Kota Kinabalu is the usual point of entry and one instant focal
point is the brooding presence of Mt Kinabalu, which at 13,500ft is
the highest peak in Southeast Asia. Despite its height, the
mountain makes for a challenging but eminently achievable climb
involving an overnight stay on the mountainside.
Further afield, the creatures the island is most famous for are
the so called 'men of the jungle', or orangutans. These apes can be
seen at the Sepilok Orangutan Sanctuary, located in an area of
virgin equatorial rainforest. The chance to spot one of these
majestic orange primates is truly once-in-a-lifetime stuff, though
sadly, this is one of only a few places remaining on Earth where
this endangered species can be viewed.
Another such spot is in the 43,000 hectares of pristine tropical
rainforest known as the Danum Valley. The verdant flora here is
home to all manner of weird and wonderful wildlife, with over 120
species of mammals, 72 reptile species, 56 amphibian species and
over 340 bird species calling it home. Wildlife aside, exploring
this ancient rainforest by soaking in natural pools and waterfalls,
visiting ancient burial sites, and listening to the bird's chorus
will make for a truly memorable stay.
For a more under the radar rainforest experience, visit the
Tabin Wildlife Reserve which is a protected area of dipterocarp
rainforest the size of Singapore, or Deramakot Forest Reserve,
which is the longest Forest Stewardship Council certified tropical
forest in the world. Borneo pygmy elephant, gibbons, civet cats and
orangutan all call Tabin home, as do some of the world's last
remaining Sumatran Rhinoceros. Meanwhile, in Deramakot you can spot
75% of Sabah's mammal species, including potentially the ever
illusive and extremely rare clouded leopard.

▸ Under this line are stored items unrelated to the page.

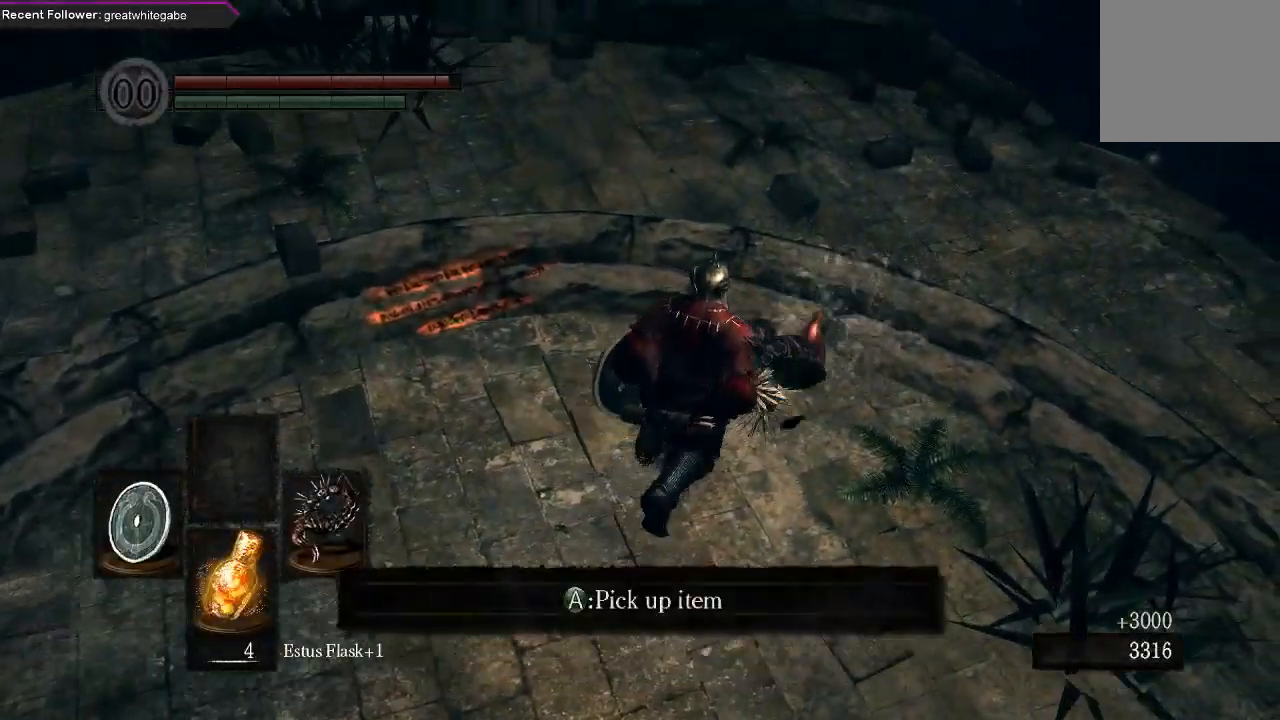
{"dt_ms": 500, "buttons": [], "left_stick": "center", "right_stick": "center", "events": [[33, "A", "down"], [167, "A", "up"]]}
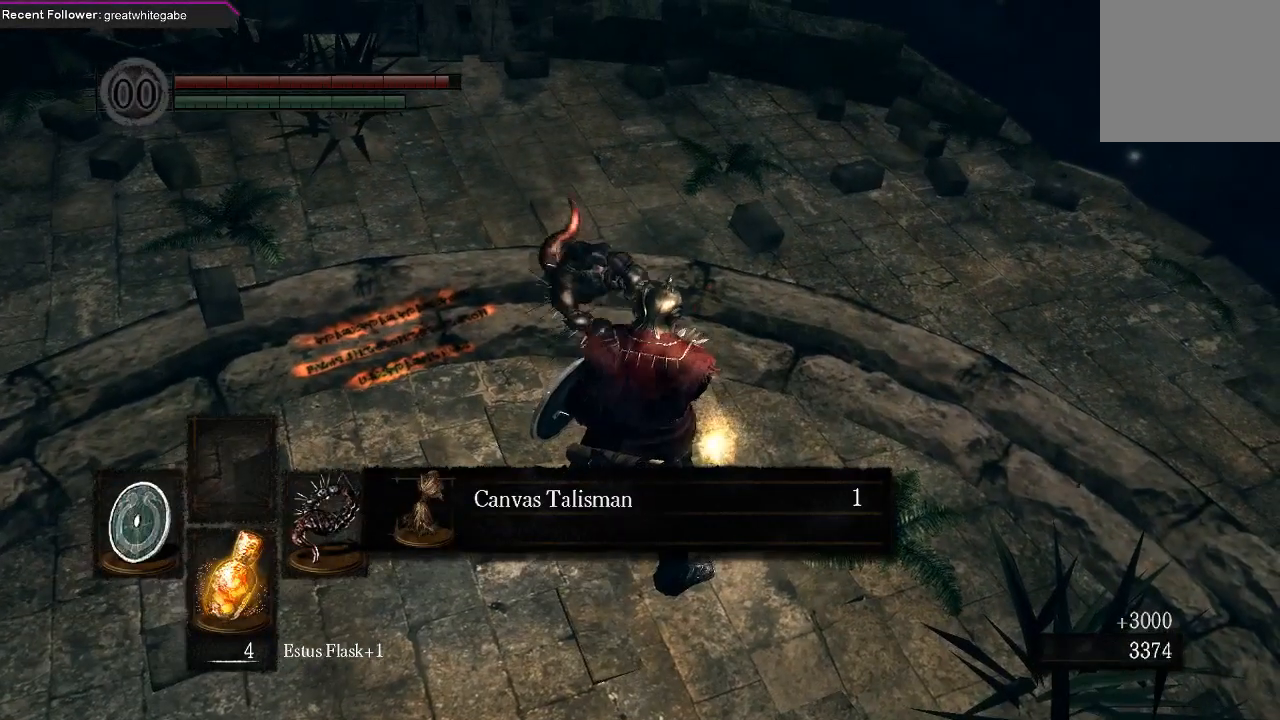
{"dt_ms": 500, "buttons": [], "left_stick": "center", "right_stick": "down-left", "events": [[233, "right_stick", "down-left"]]}
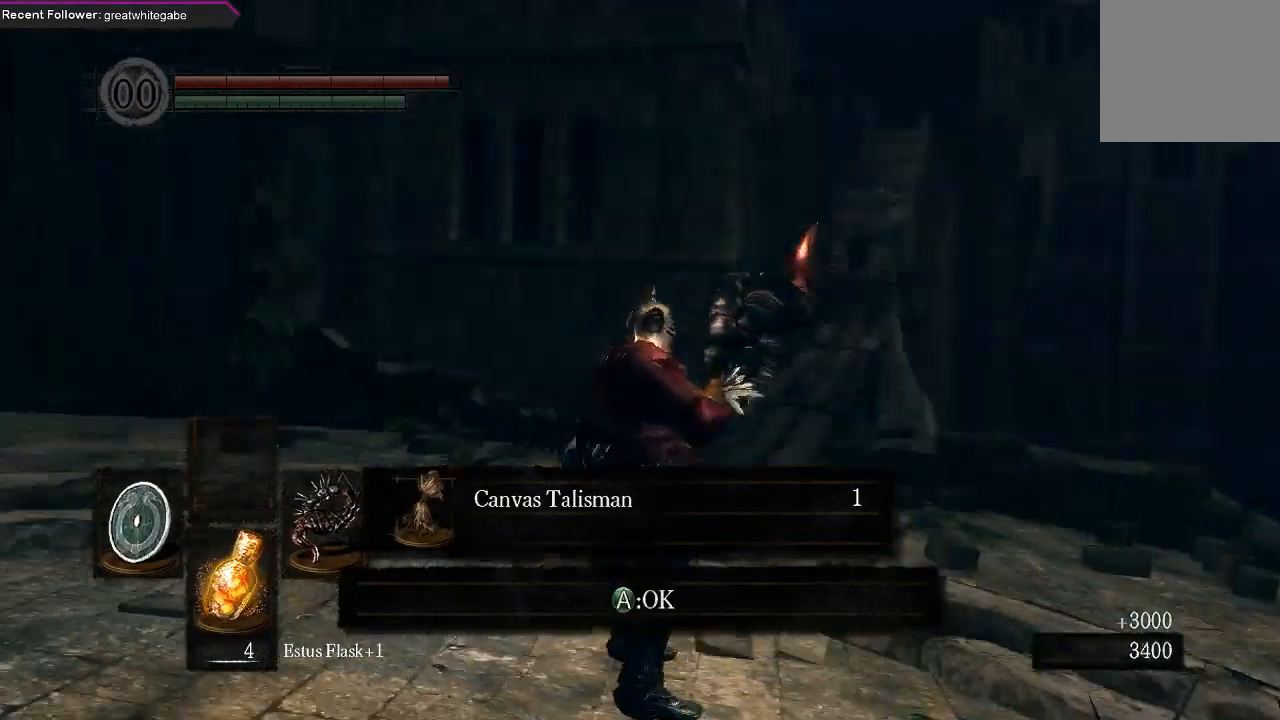
{"dt_ms": 500, "buttons": [], "left_stick": "center", "right_stick": "center", "events": [[33, "right_stick", "center"]]}
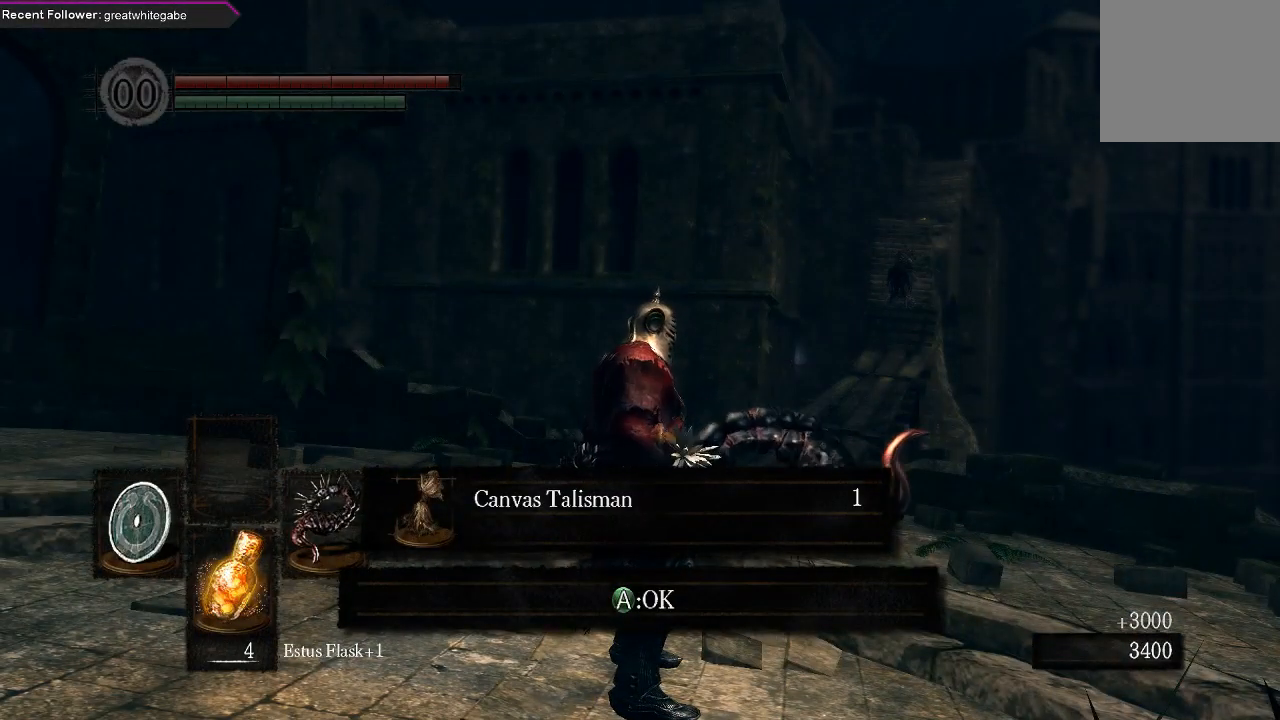
{"dt_ms": 500, "buttons": [], "left_stick": "center", "right_stick": "center", "events": [[233, "START", "down"], [400, "START", "up"]]}
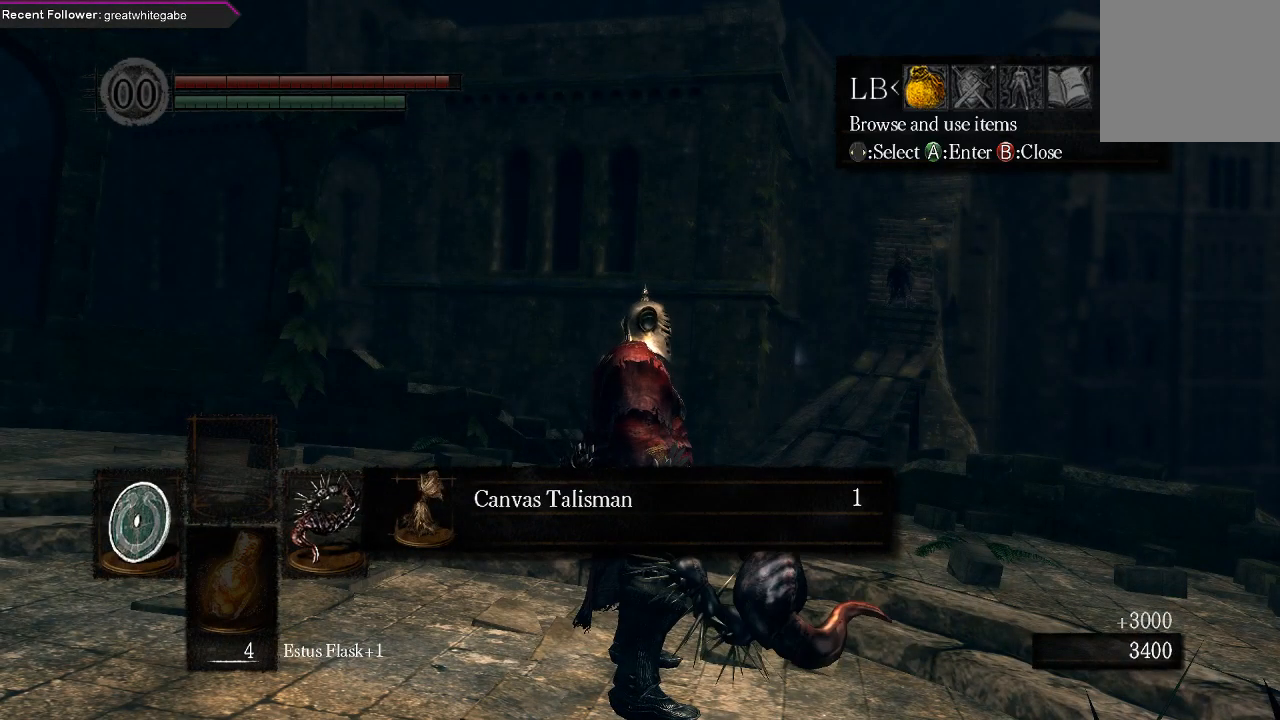
{"dt_ms": 500, "buttons": [], "left_stick": "center", "right_stick": "center", "events": []}
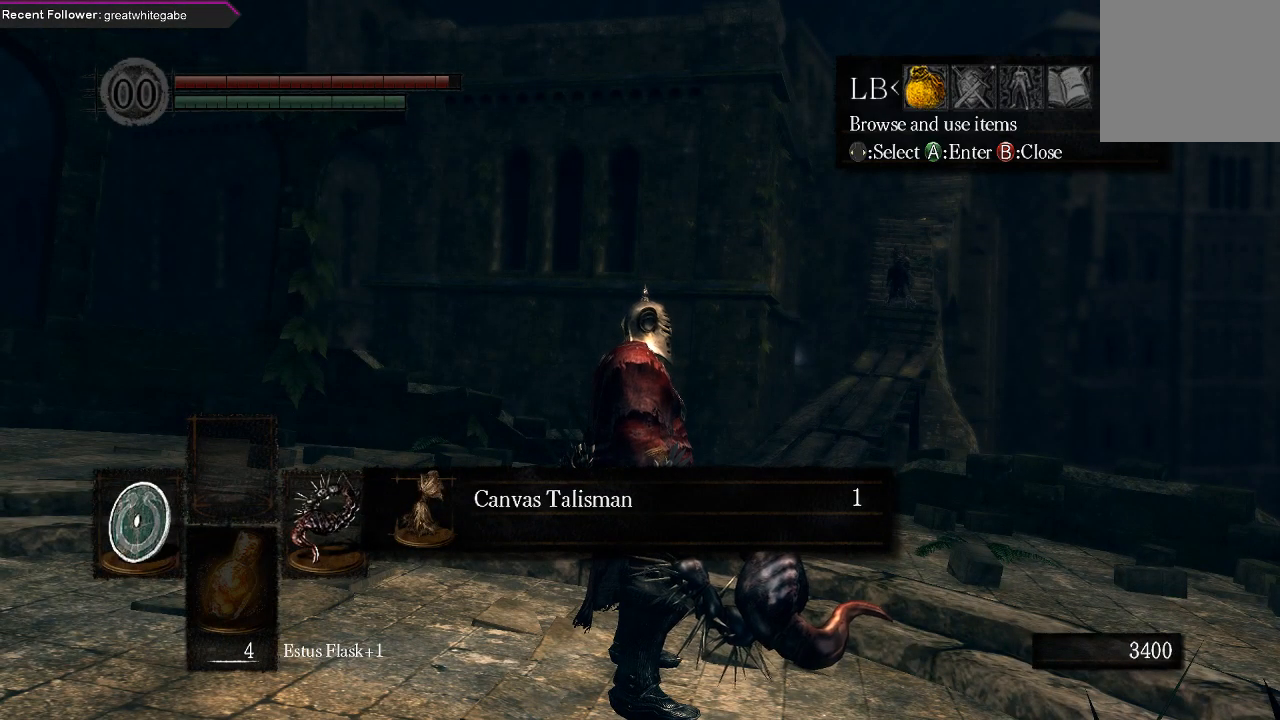
{"dt_ms": 500, "buttons": [], "left_stick": "center", "right_stick": "center", "events": [[200, "A", "down"], [333, "A", "up"]]}
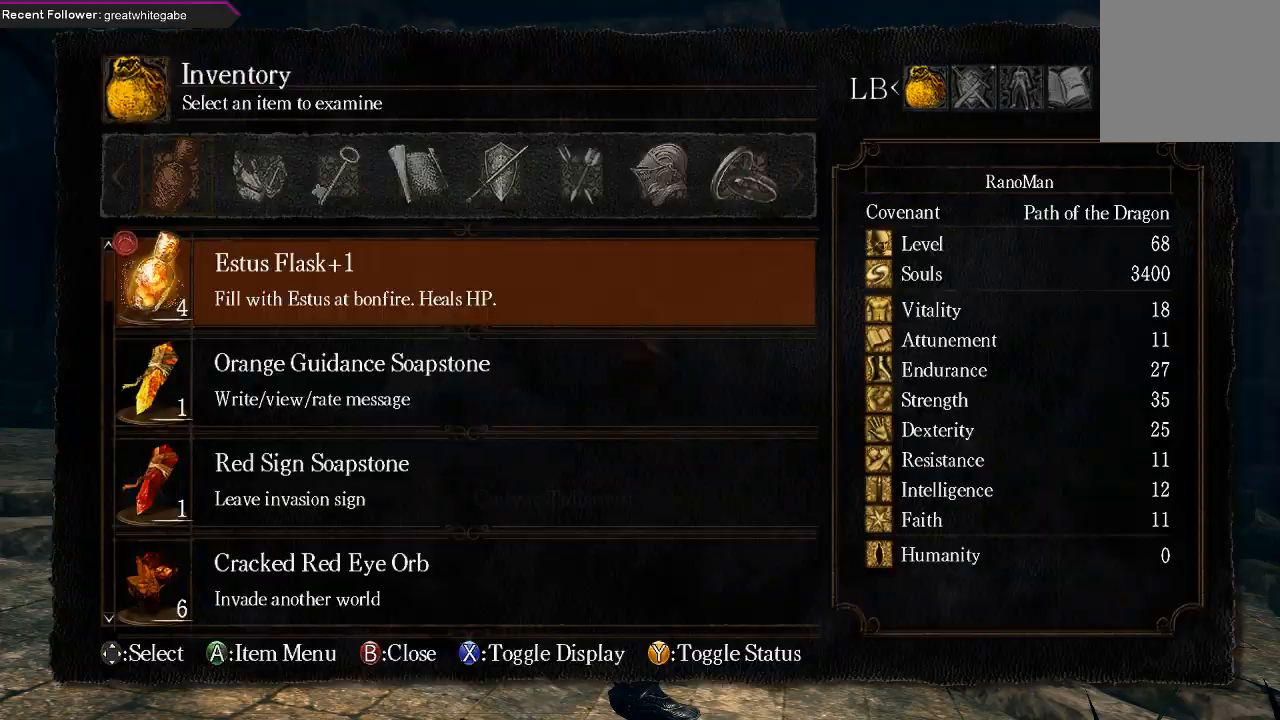
{"dt_ms": 500, "buttons": [], "left_stick": "center", "right_stick": "center", "events": []}
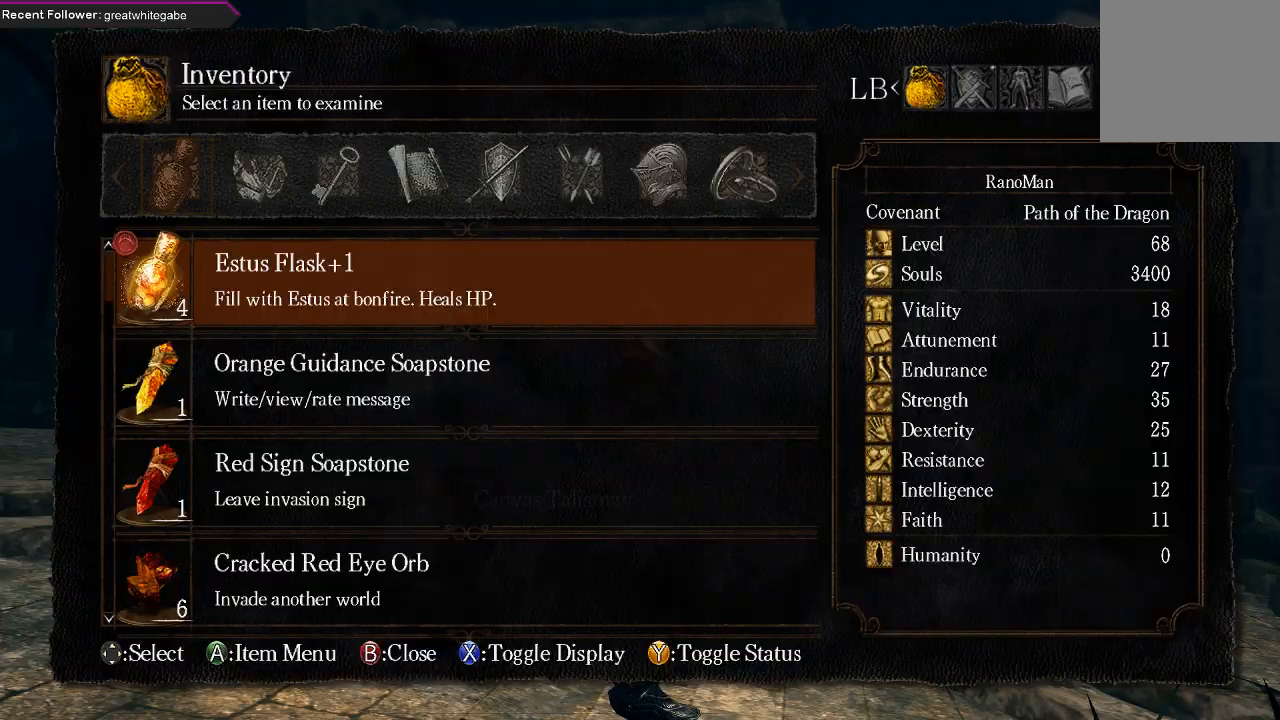
{"dt_ms": 500, "buttons": [], "left_stick": "center", "right_stick": "center", "events": []}
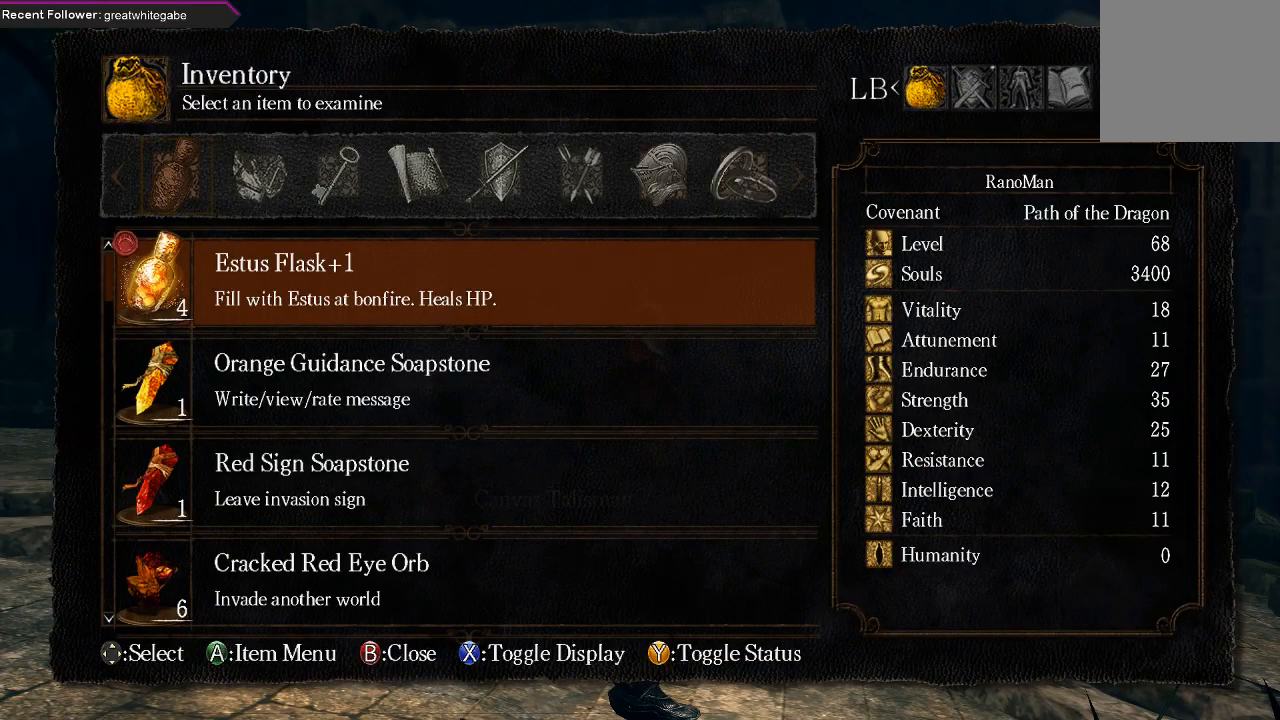
{"dt_ms": 500, "buttons": [], "left_stick": "center", "right_stick": "center", "events": [[300, "DPAD_RIGHT", "down"], [400, "DPAD_RIGHT", "up"]]}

Malaysia's second longest river is another great destination,
owing to the sheer biodiversity of species inhabiting the
Kinabatangan River basin, and the exposed river banks. Exploration
here is by boat, cruising the main river and narrow tributaries
while on the lookout for wild orangutan, troops of proboscis
monkey, colourful birdlife and herds of pygmy elephant. The cooling
river breeze, and leisurely river cruises make this one of Sabah's
most relaxed wildlife spotting locations.
For aquatic adventures we rate Gaya Island, which sits just off
the coast of Kota Kinabalu in the Tunku Abdul Rahman Marine Park.
Days spent here are easily filled with snorkelling, kayaking, and
lazing on the beach as you spot proboscis monkeys in the trees. The
island of Lankayan has some of the best dive sites in the region,
and Selingan Island is a favourite nesting place for giant turtles
to lay their eggs, however please note that currently we cannot
offer trips to Lankayan and Selingan.